Extracted data entries
* begin *

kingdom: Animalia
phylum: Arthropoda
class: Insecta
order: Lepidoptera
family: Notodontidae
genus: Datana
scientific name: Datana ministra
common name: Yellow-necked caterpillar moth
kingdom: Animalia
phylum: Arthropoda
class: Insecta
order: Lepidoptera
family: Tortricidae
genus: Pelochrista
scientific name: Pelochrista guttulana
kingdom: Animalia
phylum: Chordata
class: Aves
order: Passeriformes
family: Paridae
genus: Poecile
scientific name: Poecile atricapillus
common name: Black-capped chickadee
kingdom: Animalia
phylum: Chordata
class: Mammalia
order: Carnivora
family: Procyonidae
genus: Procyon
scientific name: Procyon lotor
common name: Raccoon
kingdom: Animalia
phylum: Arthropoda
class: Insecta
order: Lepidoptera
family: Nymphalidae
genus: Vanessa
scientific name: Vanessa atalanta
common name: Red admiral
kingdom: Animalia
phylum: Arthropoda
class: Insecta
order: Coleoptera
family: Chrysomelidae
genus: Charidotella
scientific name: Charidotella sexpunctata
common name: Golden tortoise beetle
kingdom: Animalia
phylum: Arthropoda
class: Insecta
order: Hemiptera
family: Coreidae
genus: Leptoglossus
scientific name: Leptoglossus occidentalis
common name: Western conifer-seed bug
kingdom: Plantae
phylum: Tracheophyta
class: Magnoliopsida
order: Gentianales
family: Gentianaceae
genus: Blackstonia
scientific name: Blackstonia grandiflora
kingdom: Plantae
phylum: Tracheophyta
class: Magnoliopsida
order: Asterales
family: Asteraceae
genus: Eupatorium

* end *

* _Aim of the task_
Please copy the items verbatim, starting with the first line and going on through the line that contains "family: Paridae".

* _Answer for the task_
kingdom: Animalia
phylum: Arthropoda
class: Insecta
order: Lepidoptera
family: Notodontidae
genus: Datana
scientific name: Datana ministra
common name: Yellow-necked caterpillar moth
kingdom: Animalia
phylum: Arthropoda
class: Insecta
order: Lepidoptera
family: Tortricidae
genus: Pelochrista
scientific name: Pelochrista guttulana
kingdom: Animalia
phylum: Chordata
class: Aves
order: Passeriformes
family: Paridae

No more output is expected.